Curieuse grève, qui était d'abord une grève du zèle : une partie des journalistes de l'actualité télévisée entreprenait de montrer ce que pouvait faire une télévision libre. L'expérience ne se prolongeait pas au-delà de quelques jours. Les installations reprises en main, d'autres journalistes, plus partisans ou plus dociles, improvisaient chaque soir un journal d'actualité aussi orienté qu'auparavant, mais il n'y avait plus d'autre émission, à peine un mauvais film de temps en temps.

À la radio, telle chaîne était libérée, puis retombait sous tutelle. Le pouvoir maniait tour à tour la séduction et la menace dans ses négociations avec les grévistes, mais il ne parvenait pas à faire reprendre le travail avant les élections. Pendant six jours, l'opération Jéricho avait fait défiler silencieusement des milliers de protestataires, des heures durant, autour de la Maison de la radio du quai Kennedy.

Le public soutenait les grévistes de l'ORTF, devenus les hérauts de la liberté de l'information, et écoutait Europe 1 et Radio-Luxembourg, qui relataient de façon saisissante, en direct, les émeutes et les combats du Quartier latin et d'ailleurs. Bientôt, pourtant, les pressions et les mesures de coercition utilisées à plein conduisaient les postes privés à en rabattre sérieusement et à doser leurs commentaires en même temps que leur audience. La campagne électorale allait leur donner une revanche et provoquer une débauche, jamais vue à ce rythme, de débats, interviews, face à face et interpellations des hommes politiques et des candidats.

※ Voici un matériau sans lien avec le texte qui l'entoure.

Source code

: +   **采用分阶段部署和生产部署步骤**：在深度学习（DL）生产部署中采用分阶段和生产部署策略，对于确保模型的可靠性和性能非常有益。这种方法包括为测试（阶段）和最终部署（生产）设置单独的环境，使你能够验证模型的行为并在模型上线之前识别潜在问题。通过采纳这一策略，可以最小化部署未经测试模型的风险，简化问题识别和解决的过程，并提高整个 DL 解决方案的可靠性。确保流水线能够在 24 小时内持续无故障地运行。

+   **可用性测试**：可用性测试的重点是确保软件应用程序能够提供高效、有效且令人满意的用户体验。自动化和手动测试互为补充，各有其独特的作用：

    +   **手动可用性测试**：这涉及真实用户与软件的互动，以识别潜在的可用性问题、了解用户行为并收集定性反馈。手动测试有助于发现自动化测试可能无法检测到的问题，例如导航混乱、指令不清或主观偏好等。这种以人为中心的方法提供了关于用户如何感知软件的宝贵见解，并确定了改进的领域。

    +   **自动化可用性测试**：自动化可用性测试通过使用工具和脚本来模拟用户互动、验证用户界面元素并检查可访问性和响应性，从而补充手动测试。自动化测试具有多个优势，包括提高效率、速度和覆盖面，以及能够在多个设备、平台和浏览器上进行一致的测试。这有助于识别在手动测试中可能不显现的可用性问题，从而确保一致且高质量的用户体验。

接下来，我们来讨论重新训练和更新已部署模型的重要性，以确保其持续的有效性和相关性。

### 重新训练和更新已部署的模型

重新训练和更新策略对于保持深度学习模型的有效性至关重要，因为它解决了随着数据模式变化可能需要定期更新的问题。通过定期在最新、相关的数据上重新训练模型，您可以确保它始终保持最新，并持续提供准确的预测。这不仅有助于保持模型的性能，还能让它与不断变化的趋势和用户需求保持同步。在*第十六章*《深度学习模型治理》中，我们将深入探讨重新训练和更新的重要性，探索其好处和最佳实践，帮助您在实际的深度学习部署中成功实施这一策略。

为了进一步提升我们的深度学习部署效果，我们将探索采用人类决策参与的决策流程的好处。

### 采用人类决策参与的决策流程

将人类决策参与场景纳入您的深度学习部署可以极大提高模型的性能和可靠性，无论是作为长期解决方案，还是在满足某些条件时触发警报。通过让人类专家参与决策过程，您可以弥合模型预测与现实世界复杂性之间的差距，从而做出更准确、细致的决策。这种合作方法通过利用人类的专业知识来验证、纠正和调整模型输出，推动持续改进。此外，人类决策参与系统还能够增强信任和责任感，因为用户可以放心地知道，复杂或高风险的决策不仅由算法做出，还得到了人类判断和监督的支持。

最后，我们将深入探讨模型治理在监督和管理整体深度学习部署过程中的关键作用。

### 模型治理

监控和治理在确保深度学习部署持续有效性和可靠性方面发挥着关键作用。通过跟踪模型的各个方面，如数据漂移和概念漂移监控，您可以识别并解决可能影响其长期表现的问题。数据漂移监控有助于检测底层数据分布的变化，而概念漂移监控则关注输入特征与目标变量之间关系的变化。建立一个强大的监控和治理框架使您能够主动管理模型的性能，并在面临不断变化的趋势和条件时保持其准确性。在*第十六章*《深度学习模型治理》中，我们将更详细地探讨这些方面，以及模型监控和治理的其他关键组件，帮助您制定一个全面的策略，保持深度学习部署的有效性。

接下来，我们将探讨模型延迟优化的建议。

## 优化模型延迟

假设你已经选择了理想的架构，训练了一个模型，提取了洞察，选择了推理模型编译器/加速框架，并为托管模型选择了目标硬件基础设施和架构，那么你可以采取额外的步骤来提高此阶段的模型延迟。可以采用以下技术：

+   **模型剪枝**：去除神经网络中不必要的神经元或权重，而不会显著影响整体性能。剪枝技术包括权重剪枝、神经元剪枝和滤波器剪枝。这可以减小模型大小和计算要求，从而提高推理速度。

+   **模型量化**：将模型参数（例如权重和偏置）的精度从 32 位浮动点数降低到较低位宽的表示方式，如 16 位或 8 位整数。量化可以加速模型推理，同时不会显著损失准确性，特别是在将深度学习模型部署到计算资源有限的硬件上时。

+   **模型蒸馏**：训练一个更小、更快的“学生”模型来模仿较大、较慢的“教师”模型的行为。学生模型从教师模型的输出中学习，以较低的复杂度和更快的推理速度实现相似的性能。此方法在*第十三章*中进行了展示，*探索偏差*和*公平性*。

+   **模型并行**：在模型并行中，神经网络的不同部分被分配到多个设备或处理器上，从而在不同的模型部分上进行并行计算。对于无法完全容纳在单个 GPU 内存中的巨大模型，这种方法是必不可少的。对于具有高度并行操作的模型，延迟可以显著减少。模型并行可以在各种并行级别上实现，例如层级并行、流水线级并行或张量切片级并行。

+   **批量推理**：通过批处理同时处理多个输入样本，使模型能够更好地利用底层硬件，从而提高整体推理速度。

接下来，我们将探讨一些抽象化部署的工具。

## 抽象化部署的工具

Cependant, tandis que se déroulait le second tour des élections, à la fin de juin, la France n'avait pratiquement plus de télévision. L'Office diffusait des programmes minimums ; les journalistes des Actualités télévisées terminaient leur cinquième semaine de grève. La presse écrite, elle, s'apprêtait à faire le compte, dans ses rangs, des victimes indirectes des barricades et des grèves.